The Impact of Storytelling on a Generation Overwhelmed with Technology
The continuous and fast advances of the technological platforms and motion design software have produced an overly enthusiastic generation of student in the past years, students that are commonly mesmerized by the endless creative possibilities that these advances offer, in a fast, democratic and easy to learn way. These advances in the technique have created, many times, an imbalance in the approach to academic projects, focusing on achieving excellence in the crafting of the piece, or exploring new visual effects, to the detriment of content and the message underlying their work. It seems that along the way our students forgot the importance of the narrative.
As a consequence their projects lost part of their communicative nature, the acknowledgement of an audience, and an effort to affect it; and they have become design pieces that through pyrotechniques aim to reach their target, trusting on the surprise and “wow factor”, that, most of the times, but not always, achieve a low memorability or a poor communication of the ideas that constitute the message.

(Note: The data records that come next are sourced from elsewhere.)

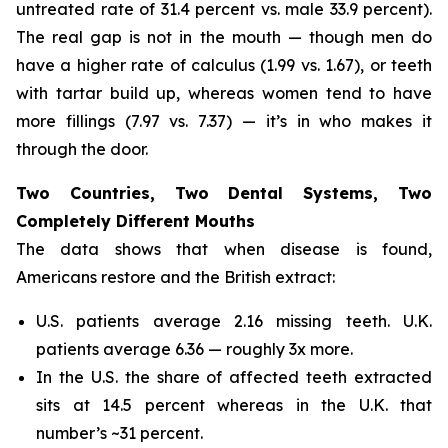
untreated rate of 31.4 percent vs. male 33.9 percent).
The real gap is not in the mouth — though men do
have a higher rate of calculus (1.99 vs. 1.67), or teeth
with tartar build up, whereas women tend to have
more fillings (7.97 vs. 7.37) — it’s in who makes it
through the door.
Two Countries, Two Dental Systems, Two
Completely Different Mouths
The data shows that when disease is found,
Americans restore and the British extract:
U.S. patients average 2.16 missing teeth. U.K.
patients average 6.36 — roughly 3x more.
In the U.S. the share of affected teeth extracted
sits at 14.5 percent whereas in the U.K. that
number’s ~31 percent.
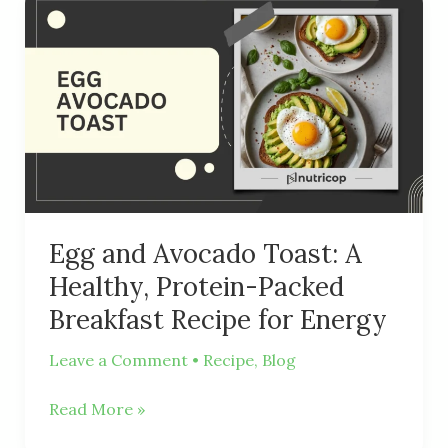
Egg
and
Avocado
Toast:
A
Healthy,
Protein-
Packed
Breakfast
Recipe
Egg and Avocado Toast: A
for
Healthy, Protein-Packed
Energy
Breakfast Recipe for Energy
Leave a Comment
•
Recipe
,
Blog
Read More »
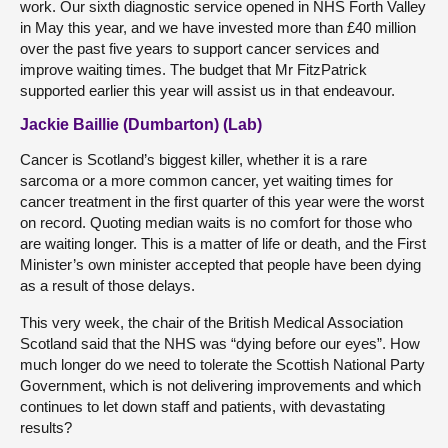
work. Our sixth diagnostic service opened in NHS Forth Valley
in May this year, and we have invested more than £40 million
over the past five years to support cancer services and
improve waiting times. The budget that Mr FitzPatrick
supported earlier this year will assist us in that endeavour.
Jackie Baillie (Dumbarton) (Lab)
Cancer is Scotland’s biggest killer, whether it is a rare
sarcoma or a more common cancer, yet waiting times for
cancer treatment in the first quarter of this year were the worst
on record. Quoting median waits is no comfort for those who
are waiting longer. This is a matter of life or death, and the First
Minister’s own minister accepted that people have been dying
as a result of those delays.
This very week, the chair of the British Medical Association
Scotland said that the NHS was “dying before our eyes”. How
much longer do we need to tolerate the Scottish National Party
Government, which is not delivering improvements and which
continues to let down staff and patients, with devastating
results?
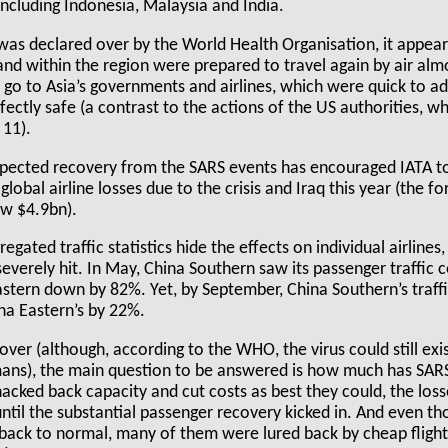
 including Indonesia, Malaysia and India.
as declared over by the World Health Organisation, it appears
 and within the region were prepared to travel again by air al
 go to Asia’s governments and airlines, which were quick to ad
fectly safe (a contrast to the actions of the US authorities, 
 11).
pected recovery from the SARS events has encouraged IATA t
global airline losses due to the crisis and Iraq this year (the f
ow $4.9bn).
egated traffic statistics hide the effects on individual airlines
everely hit. In May, China Southern saw its passenger traffic 
astern down by 82%. Yet, by September, China Southern’s traf
a Eastern’s by 22%.
over (although, according to the WHO, the virus could still exi
ans), the main question to be answered is how much has SARS 
acked back capacity and cut costs as best they could, the los
ntil the substantial passenger recovery kicked in. And even t
ck to normal, many of them were lured back by cheap flight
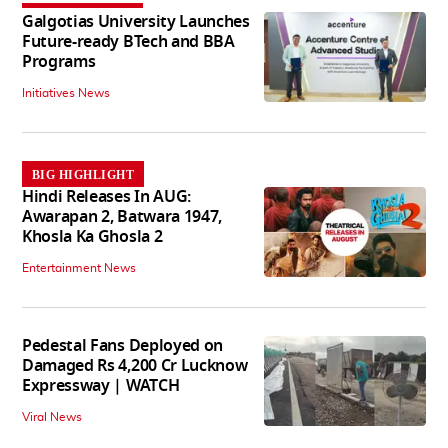
Galgotias University Launches
Future-ready BTech and BBA
Programs
Initiatives News
BIG HIGHLIGHT
Hindi Releases In AUG:
Awarapan 2, Batwara 1947,
Khosla Ka Ghosla 2
Entertainment News
Pedestal Fans Deployed on
Damaged Rs 4,200 Cr Lucknow
Expressway | WATCH
Viral News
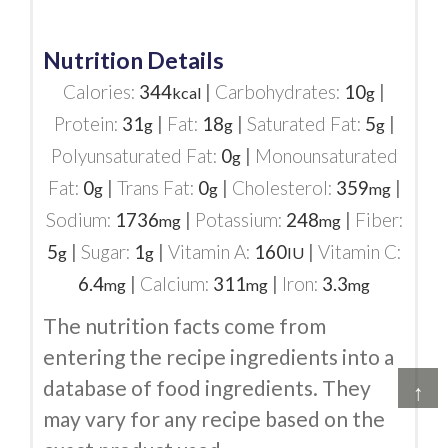
Nutrition Details
Calories:
344
|
Carbohydrates:
10
|
kcal
g
Protein:
31
|
Fat:
18
|
Saturated Fat:
5
|
g
g
g
Polyunsaturated Fat:
0
|
Monounsaturated
g
Fat:
0
|
Trans Fat:
0
|
Cholesterol:
359
|
g
g
mg
Sodium:
1736
|
Potassium:
248
|
Fiber:
mg
mg
5
|
Sugar:
1
|
Vitamin A:
160
|
Vitamin C:
g
g
IU
6.4
|
Calcium:
311
|
Iron:
3.3
mg
mg
mg
The nutrition facts come from
entering the recipe ingredients into a
database of food ingredients. They
↑
may vary for any recipe based on the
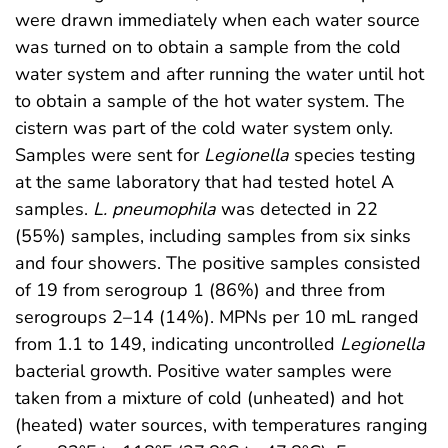
were drawn immediately when each water source
was turned on to obtain a sample from the cold
water system and after running the water until hot
to obtain a sample of the hot water system. The
cistern was part of the cold water system only.
Samples were sent for
Legionella
species testing
at the same laboratory that had tested hotel A
samples.
L. pneumophila
was detected in 22
(55%) samples, including samples from six sinks
and four showers. The positive samples consisted
of 19 from serogroup 1 (86%) and three from
serogroups 2–14 (14%). MPNs per 10 mL ranged
from 1.1 to 149, indicating uncontrolled
Legionella
bacterial growth. Positive water samples were
taken from a mixture of cold (unheated) and hot
(heated) water sources, with temperatures ranging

Taking this observation as the starting point, in this motion design workshop for 4th year students, we tried to encourage the discussion and exploration of the narrative dimension in motion design, and the storytelling principles common to every time-based work, so that the projects developed during the semesters –whether they are animations, films, stop-motion, or any other technique– have solid narrative foundations, making the technique and visual form a result of a reflection about what is being communicated; in other words, message before form.
Through the study of concepts and theories from different fields such as neuroeconomics and film theory, the course has attempted to explore different strategies to transform data and information into audiovisual narratives, with different degrees of success. This exploration has also covered different types of motion design pieces and application fields, from the abstract and experimental –like concert visuals–, to the more practical –like educational infographics.